What is required: Put the lines of the entries between the one holding "What is the difference" and the one holding "this lesson about?=7878213", inclusive, into a numbered list, leaving out any blank lines.

Excerpted data:
···

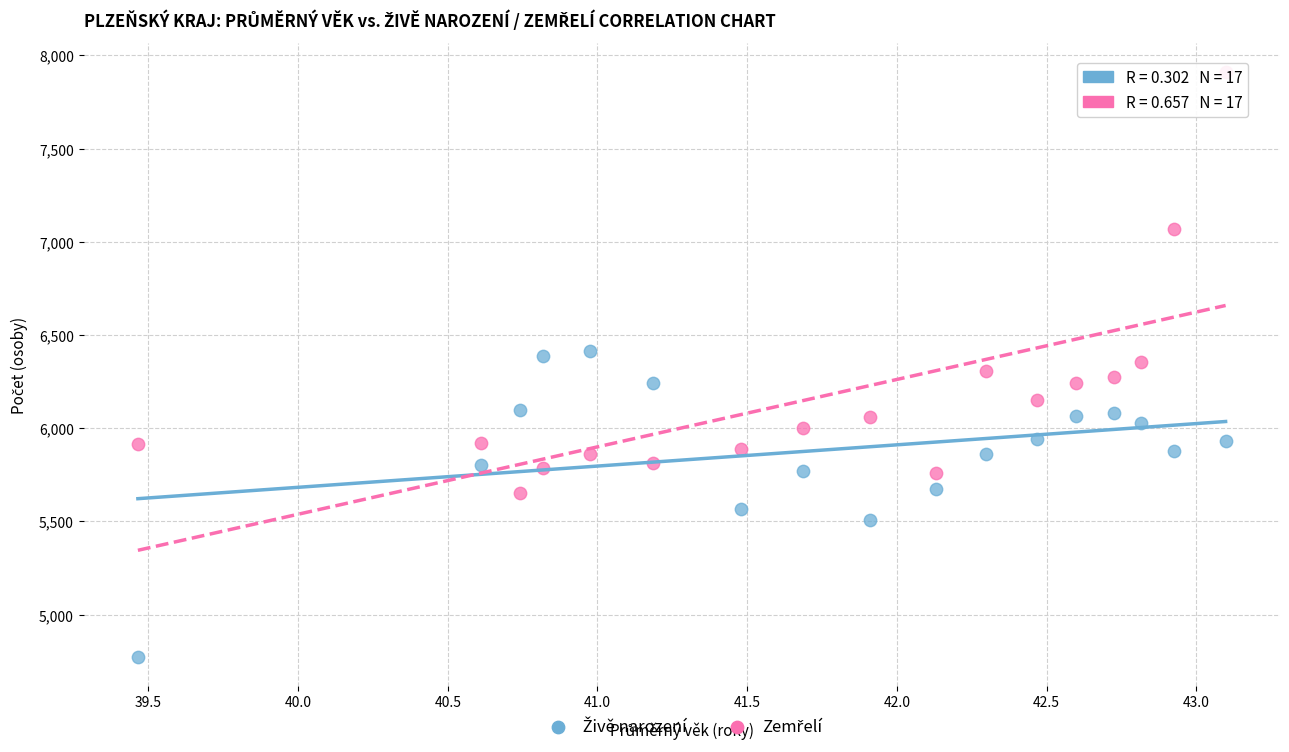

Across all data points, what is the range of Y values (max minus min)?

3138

···

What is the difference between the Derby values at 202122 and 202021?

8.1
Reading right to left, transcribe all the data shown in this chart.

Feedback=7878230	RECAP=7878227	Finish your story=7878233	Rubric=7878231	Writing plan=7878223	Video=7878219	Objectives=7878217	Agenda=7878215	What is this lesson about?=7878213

···

Expected output:
1. What is the difference between the Derby values at 202122 and 202021?
2. 8.1
3. Reading right to left, transcribe all the data shown in this chart.
4. Feedback=7878230	RECAP=7878227	Finish your story=7878233	Rubric=7878231	Writing plan=7878223	Video=7878219	Objectives=7878217	Agenda=7878215	What is this lesson about?=7878213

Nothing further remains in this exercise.